**WHAT IS EXPECTED:** Reproduce the lines below, substituting "image" for every occurrence of "photograph" and leaving everything else unchanged.

**LISTED RECORDS:**
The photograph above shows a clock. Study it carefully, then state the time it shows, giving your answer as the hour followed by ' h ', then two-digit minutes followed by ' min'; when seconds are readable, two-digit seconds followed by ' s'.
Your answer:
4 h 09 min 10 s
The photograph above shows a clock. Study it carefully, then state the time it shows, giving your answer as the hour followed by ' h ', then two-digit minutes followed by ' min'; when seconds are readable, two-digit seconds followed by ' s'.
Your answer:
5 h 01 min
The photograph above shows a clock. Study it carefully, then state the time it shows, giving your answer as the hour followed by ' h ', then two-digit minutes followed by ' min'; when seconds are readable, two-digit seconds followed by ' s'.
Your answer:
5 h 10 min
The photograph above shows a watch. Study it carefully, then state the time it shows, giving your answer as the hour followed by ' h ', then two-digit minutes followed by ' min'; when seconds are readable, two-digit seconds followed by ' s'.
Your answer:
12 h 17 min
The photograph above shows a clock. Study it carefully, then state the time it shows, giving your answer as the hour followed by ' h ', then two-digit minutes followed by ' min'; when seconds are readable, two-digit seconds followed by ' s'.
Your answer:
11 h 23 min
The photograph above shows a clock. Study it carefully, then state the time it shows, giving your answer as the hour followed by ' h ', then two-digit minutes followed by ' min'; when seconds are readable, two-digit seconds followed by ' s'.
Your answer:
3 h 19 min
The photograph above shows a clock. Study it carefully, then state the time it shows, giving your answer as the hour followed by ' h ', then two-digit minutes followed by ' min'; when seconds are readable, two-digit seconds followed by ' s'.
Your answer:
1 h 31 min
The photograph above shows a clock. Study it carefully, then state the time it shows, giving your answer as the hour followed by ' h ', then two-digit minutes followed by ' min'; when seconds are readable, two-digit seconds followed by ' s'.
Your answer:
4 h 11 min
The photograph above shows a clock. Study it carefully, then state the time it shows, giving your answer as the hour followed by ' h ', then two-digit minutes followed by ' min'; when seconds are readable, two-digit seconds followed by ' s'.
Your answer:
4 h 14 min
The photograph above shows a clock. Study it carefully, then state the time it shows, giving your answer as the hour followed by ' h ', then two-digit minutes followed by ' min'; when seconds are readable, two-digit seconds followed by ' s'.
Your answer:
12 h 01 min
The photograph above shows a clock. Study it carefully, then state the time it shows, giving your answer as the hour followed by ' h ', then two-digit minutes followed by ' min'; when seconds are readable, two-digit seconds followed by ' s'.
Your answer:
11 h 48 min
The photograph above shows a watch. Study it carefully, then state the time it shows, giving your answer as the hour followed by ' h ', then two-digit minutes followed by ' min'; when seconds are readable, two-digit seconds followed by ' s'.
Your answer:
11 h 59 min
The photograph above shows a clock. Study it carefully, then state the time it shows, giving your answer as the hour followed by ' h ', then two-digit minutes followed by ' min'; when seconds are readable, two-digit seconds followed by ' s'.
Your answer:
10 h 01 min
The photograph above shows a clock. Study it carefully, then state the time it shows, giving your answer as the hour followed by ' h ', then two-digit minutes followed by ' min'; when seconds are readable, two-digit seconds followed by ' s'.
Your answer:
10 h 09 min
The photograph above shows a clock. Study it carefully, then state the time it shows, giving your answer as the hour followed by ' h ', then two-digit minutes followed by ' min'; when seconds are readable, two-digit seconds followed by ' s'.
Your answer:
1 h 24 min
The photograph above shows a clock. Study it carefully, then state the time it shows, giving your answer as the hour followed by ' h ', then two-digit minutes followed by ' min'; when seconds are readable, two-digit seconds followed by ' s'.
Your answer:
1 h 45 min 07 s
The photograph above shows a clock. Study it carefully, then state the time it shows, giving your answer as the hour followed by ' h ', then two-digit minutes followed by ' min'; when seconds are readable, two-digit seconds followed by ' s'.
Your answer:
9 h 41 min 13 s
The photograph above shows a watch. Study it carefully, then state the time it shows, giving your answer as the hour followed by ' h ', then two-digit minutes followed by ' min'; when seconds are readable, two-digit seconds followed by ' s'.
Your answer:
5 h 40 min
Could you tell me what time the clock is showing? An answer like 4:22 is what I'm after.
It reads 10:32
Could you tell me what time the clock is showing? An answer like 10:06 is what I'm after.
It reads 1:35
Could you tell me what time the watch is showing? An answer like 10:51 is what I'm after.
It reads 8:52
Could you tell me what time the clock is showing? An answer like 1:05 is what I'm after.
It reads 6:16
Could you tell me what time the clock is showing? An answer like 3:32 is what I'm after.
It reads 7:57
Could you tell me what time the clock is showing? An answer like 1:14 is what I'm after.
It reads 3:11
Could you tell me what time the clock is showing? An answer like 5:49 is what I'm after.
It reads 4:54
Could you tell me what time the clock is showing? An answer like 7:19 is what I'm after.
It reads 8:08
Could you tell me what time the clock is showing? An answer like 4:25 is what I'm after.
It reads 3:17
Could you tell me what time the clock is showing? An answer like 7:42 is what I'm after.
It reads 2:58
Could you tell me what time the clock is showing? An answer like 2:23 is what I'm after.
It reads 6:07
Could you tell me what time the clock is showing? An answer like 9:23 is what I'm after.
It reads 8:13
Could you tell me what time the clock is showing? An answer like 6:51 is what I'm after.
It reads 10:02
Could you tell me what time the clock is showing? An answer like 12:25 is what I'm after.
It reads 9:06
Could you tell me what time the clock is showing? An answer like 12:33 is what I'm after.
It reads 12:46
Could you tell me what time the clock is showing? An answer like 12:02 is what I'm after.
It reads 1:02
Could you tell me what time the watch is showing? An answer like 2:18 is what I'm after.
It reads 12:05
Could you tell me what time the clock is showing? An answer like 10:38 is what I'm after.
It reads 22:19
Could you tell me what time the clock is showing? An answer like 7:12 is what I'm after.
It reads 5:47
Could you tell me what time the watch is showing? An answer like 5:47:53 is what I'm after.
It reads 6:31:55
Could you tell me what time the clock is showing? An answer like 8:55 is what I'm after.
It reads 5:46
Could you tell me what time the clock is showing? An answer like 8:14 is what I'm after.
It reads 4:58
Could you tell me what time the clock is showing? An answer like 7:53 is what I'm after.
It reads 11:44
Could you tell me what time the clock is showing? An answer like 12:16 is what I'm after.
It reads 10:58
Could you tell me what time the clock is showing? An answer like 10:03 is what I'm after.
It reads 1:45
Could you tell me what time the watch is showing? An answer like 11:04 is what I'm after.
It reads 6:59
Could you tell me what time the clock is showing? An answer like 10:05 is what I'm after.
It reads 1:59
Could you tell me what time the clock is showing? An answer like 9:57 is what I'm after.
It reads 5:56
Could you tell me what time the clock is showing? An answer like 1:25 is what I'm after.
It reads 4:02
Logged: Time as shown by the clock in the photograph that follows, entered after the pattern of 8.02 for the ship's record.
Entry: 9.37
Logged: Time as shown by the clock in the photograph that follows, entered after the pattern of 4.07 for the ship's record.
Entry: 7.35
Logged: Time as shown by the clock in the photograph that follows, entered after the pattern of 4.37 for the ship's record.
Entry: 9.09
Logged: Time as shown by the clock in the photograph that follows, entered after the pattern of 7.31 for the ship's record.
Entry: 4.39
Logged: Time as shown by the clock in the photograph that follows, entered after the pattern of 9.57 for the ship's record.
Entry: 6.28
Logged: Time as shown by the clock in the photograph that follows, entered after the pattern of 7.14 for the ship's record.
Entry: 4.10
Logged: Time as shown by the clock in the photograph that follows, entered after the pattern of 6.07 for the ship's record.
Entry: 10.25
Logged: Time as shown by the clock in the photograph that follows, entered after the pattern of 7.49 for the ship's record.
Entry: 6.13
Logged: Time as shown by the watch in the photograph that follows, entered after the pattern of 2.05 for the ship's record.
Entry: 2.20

**RESPONSE:**
The image above shows a clock. Study it carefully, then state the time it shows, giving your answer as the hour followed by ' h ', then two-digit minutes followed by ' min'; when seconds are readable, two-digit seconds followed by ' s'.
Your answer:
4 h 09 min 10 s
The image above shows a clock. Study it carefully, then state the time it shows, giving your answer as the hour followed by ' h ', then two-digit minutes followed by ' min'; when seconds are readable, two-digit seconds followed by ' s'.
Your answer:
5 h 01 min
The image above shows a clock. Study it carefully, then state the time it shows, giving your answer as the hour followed by ' h ', then two-digit minutes followed by ' min'; when seconds are readable, two-digit seconds followed by ' s'.
Your answer:
5 h 10 min
The image above shows a watch. Study it carefully, then state the time it shows, giving your answer as the hour followed by ' h ', then two-digit minutes followed by ' min'; when seconds are readable, two-digit seconds followed by ' s'.
Your answer:
12 h 17 min
The image above shows a clock. Study it carefully, then state the time it shows, giving your answer as the hour followed by ' h ', then two-digit minutes followed by ' min'; when seconds are readable, two-digit seconds followed by ' s'.
Your answer:
11 h 23 min
The image above shows a clock. Study it carefully, then state the time it shows, giving your answer as the hour followed by ' h ', then two-digit minutes followed by ' min'; when seconds are readable, two-digit seconds followed by ' s'.
Your answer:
3 h 19 min
The image above shows a clock. Study it carefully, then state the time it shows, giving your answer as the hour followed by ' h ', then two-digit minutes followed by ' min'; when seconds are readable, two-digit seconds followed by ' s'.
Your answer:
1 h 31 min
The image above shows a clock. Study it carefully, then state the time it shows, giving your answer as the hour followed by ' h ', then two-digit minutes followed by ' min'; when seconds are readable, two-digit seconds followed by ' s'.
Your answer:
4 h 11 min
The image above shows a clock. Study it carefully, then state the time it shows, giving your answer as the hour followed by ' h ', then two-digit minutes followed by ' min'; when seconds are readable, two-digit seconds followed by ' s'.
Your answer:
4 h 14 min
The image above shows a clock. Study it carefully, then state the time it shows, giving your answer as the hour followed by ' h ', then two-digit minutes followed by ' min'; when seconds are readable, two-digit seconds followed by ' s'.
Your answer:
12 h 01 min
The image above shows a clock. Study it carefully, then state the time it shows, giving your answer as the hour followed by ' h ', then two-digit minutes followed by ' min'; when seconds are readable, two-digit seconds followed by ' s'.
Your answer:
11 h 48 min
The image above shows a watch. Study it carefully, then state the time it shows, giving your answer as the hour followed by ' h ', then two-digit minutes followed by ' min'; when seconds are readable, two-digit seconds followed by ' s'.
Your answer:
11 h 59 min
The image above shows a clock. Study it carefully, then state the time it shows, giving your answer as the hour followed by ' h ', then two-digit minutes followed by ' min'; when seconds are readable, two-digit seconds followed by ' s'.
Your answer:
10 h 01 min
The image above shows a clock. Study it carefully, then state the time it shows, giving your answer as the hour followed by ' h ', then two-digit minutes followed by ' min'; when seconds are readable, two-digit seconds followed by ' s'.
Your answer:
10 h 09 min
The image above shows a clock. Study it carefully, then state the time it shows, giving your answer as the hour followed by ' h ', then two-digit minutes followed by ' min'; when seconds are readable, two-digit seconds followed by ' s'.
Your answer:
1 h 24 min
The image above shows a clock. Study it carefully, then state the time it shows, giving your answer as the hour followed by ' h ', then two-digit minutes followed by ' min'; when seconds are readable, two-digit seconds followed by ' s'.
Your answer:
1 h 45 min 07 s
The image above shows a clock. Study it carefully, then state the time it shows, giving your answer as the hour followed by ' h ', then two-digit minutes followed by ' min'; when seconds are readable, two-digit seconds followed by ' s'.
Your answer:
9 h 41 min 13 s
The image above shows a watch. Study it carefully, then state the time it shows, giving your answer as the hour followed by ' h ', then two-digit minutes followed by ' min'; when seconds are readable, two-digit seconds followed by ' s'.
Your answer:
5 h 40 min
Could you tell me what time the clock is showing? An answer like 4:22 is what I'm after.
It reads 10:32
Could you tell me what time the clock is showing? An answer like 10:06 is what I'm after.
It reads 1:35
Could you tell me what time the watch is showing? An answer like 10:51 is what I'm after.
It reads 8:52
Could you tell me what time the clock is showing? An answer like 1:05 is what I'm after.
It reads 6:16
Could you tell me what time the clock is showing? An answer like 3:32 is what I'm after.
It reads 7:57
Could you tell me what time the clock is showing? An answer like 1:14 is what I'm after.
It reads 3:11
Could you tell me what time the clock is showing? An answer like 5:49 is what I'm after.
It reads 4:54
Could you tell me what time the clock is showing? An answer like 7:19 is what I'm after.
It reads 8:08
Could you tell me what time the clock is showing? An answer like 4:25 is what I'm after.
It reads 3:17
Could you tell me what time the clock is showing? An answer like 7:42 is what I'm after.
It reads 2:58
Could you tell me what time the clock is showing? An answer like 2:23 is what I'm after.
It reads 6:07
Could you tell me what time the clock is showing? An answer like 9:23 is what I'm after.
It reads 8:13
Could you tell me what time the clock is showing? An answer like 6:51 is what I'm after.
It reads 10:02
Could you tell me what time the clock is showing? An answer like 12:25 is what I'm after.
It reads 9:06
Could you tell me what time the clock is showing? An answer like 12:33 is what I'm after.
It reads 12:46
Could you tell me what time the clock is showing? An answer like 12:02 is what I'm after.
It reads 1:02
Could you tell me what time the watch is showing? An answer like 2:18 is what I'm after.
It reads 12:05
Could you tell me what time the clock is showing? An answer like 10:38 is what I'm after.
It reads 22:19
Could you tell me what time the clock is showing? An answer like 7:12 is what I'm after.
It reads 5:47
Could you tell me what time the watch is showing? An answer like 5:47:53 is what I'm after.
It reads 6:31:55
Could you tell me what time the clock is showing? An answer like 8:55 is what I'm after.
It reads 5:46
Could you tell me what time the clock is showing? An answer like 8:14 is what I'm after.
It reads 4:58
Could you tell me what time the clock is showing? An answer like 7:53 is what I'm after.
It reads 11:44
Could you tell me what time the clock is showing? An answer like 12:16 is what I'm after.
It reads 10:58
Could you tell me what time the clock is showing? An answer like 10:03 is what I'm after.
It reads 1:45
Could you tell me what time the watch is showing? An answer like 11:04 is what I'm after.
It reads 6:59
Could you tell me what time the clock is showing? An answer like 10:05 is what I'm after.
It reads 1:59
Could you tell me what time the clock is showing? An answer like 9:57 is what I'm after.
It reads 5:56
Could you tell me what time the clock is showing? An answer like 1:25 is what I'm after.
It reads 4:02
Logged: Time as shown by the clock in the image that follows, entered after the pattern of 8.02 for the ship's record.
Entry: 9.37
Logged: Time as shown by the clock in the image that follows, entered after the pattern of 4.07 for the ship's record.
Entry: 7.35
Logged: Time as shown by the clock in the image that follows, entered after the pattern of 4.37 for the ship's record.
Entry: 9.09
Logged: Time as shown by the clock in the image that follows, entered after the pattern of 7.31 for the ship's record.
Entry: 4.39
Logged: Time as shown by the clock in the image that follows, entered after the pattern of 9.57 for the ship's record.
Entry: 6.28
Logged: Time as shown by the clock in the image that follows, entered after the pattern of 7.14 for the ship's record.
Entry: 4.10
Logged: Time as shown by the clock in the image that follows, entered after the pattern of 6.07 for the ship's record.
Entry: 10.25
Logged: Time as shown by the clock in the image that follows, entered after the pattern of 7.49 for the ship's record.
Entry: 6.13
Logged: Time as shown by the watch in the image that follows, entered after the pattern of 2.05 for the ship's record.
Entry: 2.20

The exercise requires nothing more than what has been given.